Following elements of NRGI’s recommendations, the Guinean government committed from 2019 to fully implement its previously established contribution to local development (CDL) mechanism to finance the new Local Economic Development Fund (FODEL).
A 2019 NRGI report recommended ways to improve the implementation of these financial mechanisms for community development and local economic diversification. NRGI advised the government to avoid over-dependence on the mining sector and instead support family farming, local manufacturing and other forms of local entrepreneurship to promote self-employment and long-term food security.
At the same time, NRGI provided training, advice and selected grant funding to Guinean civil society organizations (CSOs), journalists and parliamentarians to strengthen public oversight of the country’s mining revenue flows. A key focus has been to enhance CSO monitoring of mining companies’ legal and contractual obligations and subnational mining-related payments and transfers, including through the use of smartphones in data collection and the production of a guide and videos on citizen monitoring. NRGI has trained more than 200 members of five mining communities to monitor state and company legal and contractual obligations.
Impact
With NRGI’s help, under the subnational finance provisions of Guinea’s reformed mining code and via the two local development funds, the country’s 342 municipalities have received mining-related payments totaling USD 42 million since 2019. Mining companies have paid $20 million directly to municipalities where they operate, while the government has disbursed a further $22 million around the country.
Action Mines, an NRGI civil society partner in Guinea, undertook a participatory evaluation of the first financial year of the Local Economic Development Fund (FODEL). FODEL comprises companies’ payments of a set percentage of their turnover (0.5 percent of sales for bauxite and iron and 1 percent for other mining substances) to subnational authorities in areas where their activities have direct impacts on communities.
Action Mines found that Guinea’s rural and urban prefectures and communes have invested receipts from the fund in a broad spectrum of infrastructure, public services, job creation and income generation projects.

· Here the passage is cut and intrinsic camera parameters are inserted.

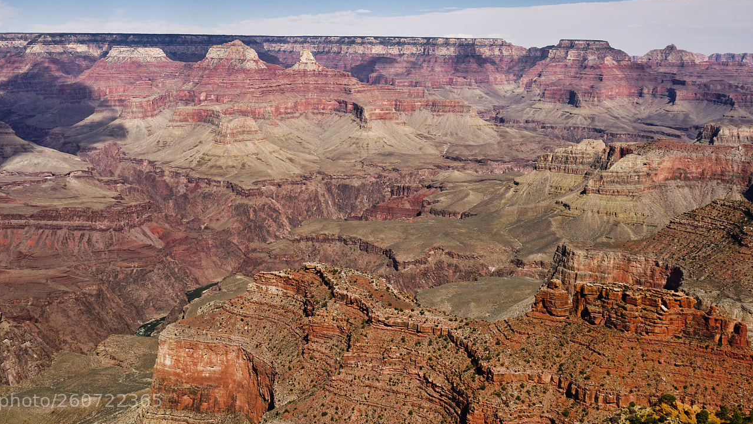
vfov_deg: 25.8
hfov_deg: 44.5
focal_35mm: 46
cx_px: 325
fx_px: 918
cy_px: 132
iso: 200
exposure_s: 1/160
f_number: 10
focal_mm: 35
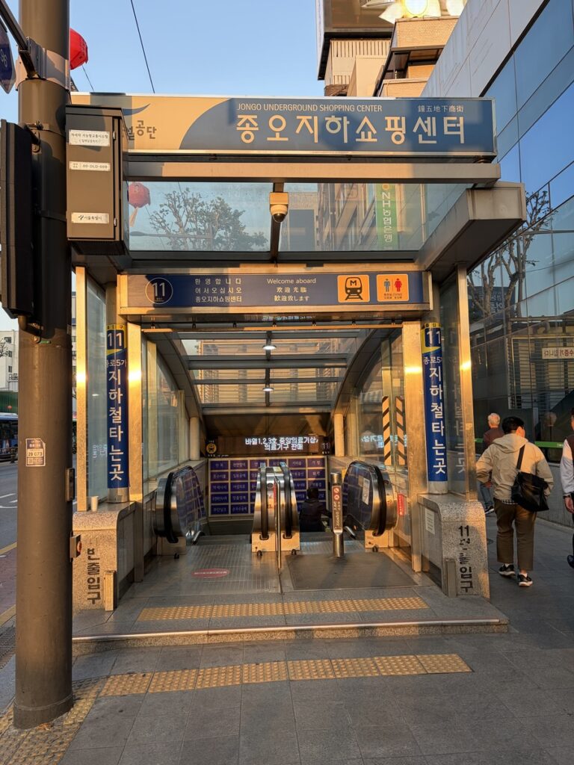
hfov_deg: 53.1
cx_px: 287
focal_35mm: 26
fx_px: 575
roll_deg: +1.8
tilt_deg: +4.3
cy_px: 382
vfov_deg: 67.3
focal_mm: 5.96
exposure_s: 1/178
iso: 50
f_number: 1.6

Investments include improved water and sanitation provision; electrification for underserved communities and households; the building, enlargement and improvement of roads, bridges, schools, health centers, youth centers, markets, shops, kiosks and warehouses; purchase of municipal vehicles; new business enterprises such as market gardening and community agriculture; and tree nurseries for local reforestation. Municipalities reserve a fixed proportion of funds for women- and youth-led projects.
Guinean CSOs’ and local communities’ capacity in revenue and expenditure monitoring has developed significantly. Local citizen monitoring committees are now equipped to engage effectively with municipal authorities, and they have started to address shortcomings in the allocation of mining revenues.